→ **PROBLÈMES À RÉSOUDRE**
1 – Indiquez si chacune des affirmations suivantes concorde avec l'extrait sur la guerre en Ukraine, en répondant par oui ou non et en citant mot pour mot le passage qui tranche.
(a) La Maison Blanche dit avoir fourni plus de 1,7 milliard de dollars d'aide à la sécurité à l'Ukraine depuis l'invasion.
(b) Selon Chris Hayes, la guerre en Ukraine a affaibli la confiance dans la CIA.
(c) Les États-Unis mènent des efforts diplomatiques sérieux pour mettre fin à la guerre.
2 – Répondez brièvement à ces questions sur l'extrait consacré à la guerre en Ukraine.
(a) Combien de Stingers ont été fournis à l'Ukraine d'après la Maison Blanche ?
(b) Sur quelle chaîne Chris Hayes défend-il le DNC ?
(c) Quel est le seul objectif des États-Unis et de leurs alliés concernant cette guerre ?

→ **EXTRAIT À LIRE**
Le réapprovisionnement ainsi que la planification d'une guerre plus longue devraient être discutés lors de la réunion. . . . La Maison Blanche a déclaré la semaine dernière qu'elle avait fourni plus de 1,7 milliard de dollars d'aide à la sécurité à l'Ukraine depuis l'invasion, dont plus de 5 000 Javelins (1) et plus de 1 400 Stingers (2).
Cette faction permanente du pouvoir est loin d'être la seule à tirer des bénéfices de la guerre en Ukraine et à voir sa fortune dépendre de la prolongation de la guerre aussi longtemps que possible. L'union de l'État de sécurité américain, des néoconservateurs du parti démocrate et de leurs alliés médiatiques n'a jamais été aussi bien portée depuis les jours de gloire de 2002. L'un des plus ardents défenseurs du DNC sur MSNBC, Chris Hayes, s'est extasié en disant que la guerre en Ukraine avait ravivé la foi et la confiance dans la CIA et la communauté du renseignement plus que tout autre événement de mémoire récente - à juste titre, a-t-il dit : "Ces dernières semaines ont été comme la guerre d'Irak à l'envers pour le renseignement américain." On peut à peine lire un journal grand public ou regarder un média d'entreprise sans voir la bande de néoconservateurs bellicistes les plus sanguinaires de la nation - David Frum, Bill Kristol, Liz Cheney, Wesley Clark, Anne Applebaum, Adam Kinzinger - être célébrée comme des experts avisés et des guerriers héroïques pour la liberté.
Cette guerre a en effet été très bonne pour la classe politique et médiatique permanente de Washington. Et bien qu'il ait été tabou de le dire pendant des semaines, il est désormais plus que clair que le seul objectif des États-Unis et de leurs alliés en ce qui concerne la guerre en Ukraine est de la faire durer aussi longtemps que possible. Non seulement il n'y a pas d'efforts diplomatiques américains sérieux pour mettre fin à la guerre, mais le but est de s'assurer que cela ne se produise pas. Ils le disent maintenant explicitement, et il n'est pas difficile de comprendre pourquoi.

→ **DONNÉES FOURNIES**
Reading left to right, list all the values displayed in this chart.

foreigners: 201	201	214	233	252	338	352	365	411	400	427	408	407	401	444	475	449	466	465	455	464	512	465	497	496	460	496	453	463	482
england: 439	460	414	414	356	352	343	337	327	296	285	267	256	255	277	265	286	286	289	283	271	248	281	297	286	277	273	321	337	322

→ **RÉSULTATS PAR EXERCICE**
1 –
(a) Oui : « elle avait fourni plus de 1,7 milliard de dollars d'aide à la sécurité à l'Ukraine depuis l'invasion ».
(b) Non : « la guerre en Ukraine avait ravivé la foi et la confiance dans la CIA et la communauté du renseignement ».
(c) Non : « il n'y a pas d'efforts diplomatiques américains sérieux pour mettre fin à la guerre ».

2 –
(a) Plus de 1 400.
(b) Sur MSNBC.
(c) La faire durer aussi longtemps que possible.